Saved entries
*** Begin section ***

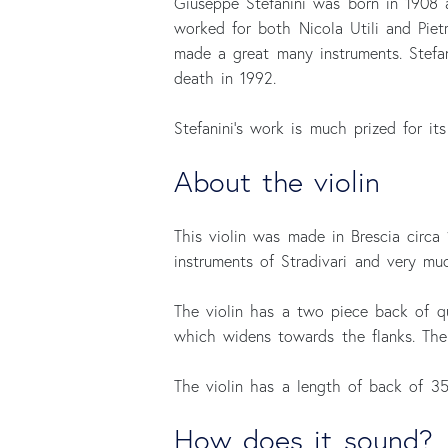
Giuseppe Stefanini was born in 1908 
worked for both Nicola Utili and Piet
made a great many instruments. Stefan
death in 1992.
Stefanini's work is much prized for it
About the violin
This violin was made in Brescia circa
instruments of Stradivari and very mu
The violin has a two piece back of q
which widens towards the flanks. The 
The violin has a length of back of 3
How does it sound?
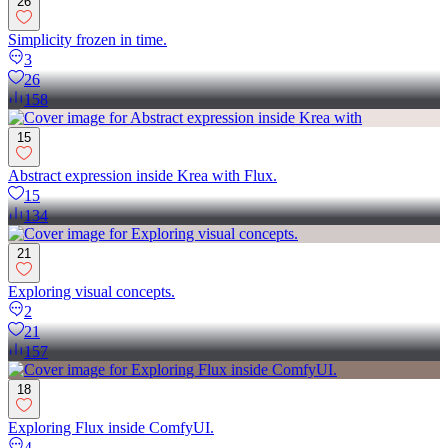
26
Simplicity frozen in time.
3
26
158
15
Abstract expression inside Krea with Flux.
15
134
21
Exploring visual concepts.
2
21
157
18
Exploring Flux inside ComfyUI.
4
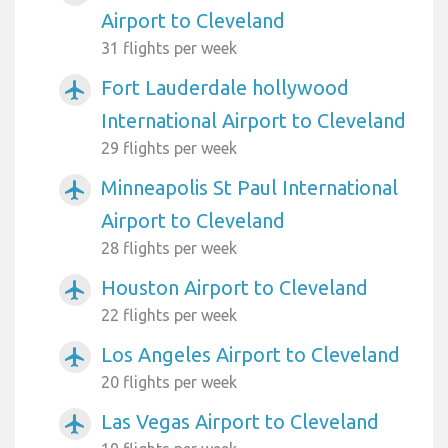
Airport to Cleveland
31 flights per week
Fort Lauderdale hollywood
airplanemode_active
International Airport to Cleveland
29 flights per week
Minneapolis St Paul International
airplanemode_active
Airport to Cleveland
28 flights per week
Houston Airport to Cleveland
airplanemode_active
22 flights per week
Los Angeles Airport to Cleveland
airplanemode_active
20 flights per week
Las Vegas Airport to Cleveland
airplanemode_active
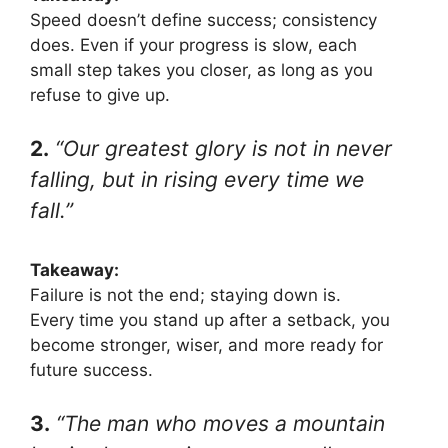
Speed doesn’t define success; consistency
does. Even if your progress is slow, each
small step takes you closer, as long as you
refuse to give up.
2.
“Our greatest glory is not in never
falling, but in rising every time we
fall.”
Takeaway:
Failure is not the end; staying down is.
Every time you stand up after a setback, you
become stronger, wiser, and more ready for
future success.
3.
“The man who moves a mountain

*** End section ***

Only the pictures are to be left out; write out all the other data exactly.

Giuseppe Stefanini was born in 1908 
worked for both Nicola Utili and Piet
made a great many instruments. Stefan
death in 1992.
Stefanini's work is much prized for it
About the violin
This violin was made in Brescia circa
instruments of Stradivari and very mu
The violin has a two piece back of q
which widens towards the flanks. The 
The violin has a length of back of 3
How does it sound?
26
Simplicity frozen in time.
3
26
158
15
Abstract expression inside Krea with Flux.
15
134
21
Exploring visual concepts.
2
21
157
18
Exploring Flux inside ComfyUI.
4
Airport to Cleveland
31 flights per week
Fort Lauderdale hollywood
airplanemode_active
International Airport to Cleveland
29 flights per week
Minneapolis St Paul International
airplanemode_active
Airport to Cleveland
28 flights per week
Houston Airport to Cleveland
airplanemode_active
22 flights per week
Los Angeles Airport to Cleveland
airplanemode_active
20 flights per week
Las Vegas Airport to Cleveland
airplanemode_active
Speed doesn’t define success; consistency
does. Even if your progress is slow, each
small step takes you closer, as long as you
refuse to give up.
2.
“Our greatest glory is not in never
falling, but in rising every time we
fall.”
Takeaway:
Failure is not the end; staying down is.
Every time you stand up after a setback, you
become stronger, wiser, and more ready for
future success.
3.
“The man who moves a mountain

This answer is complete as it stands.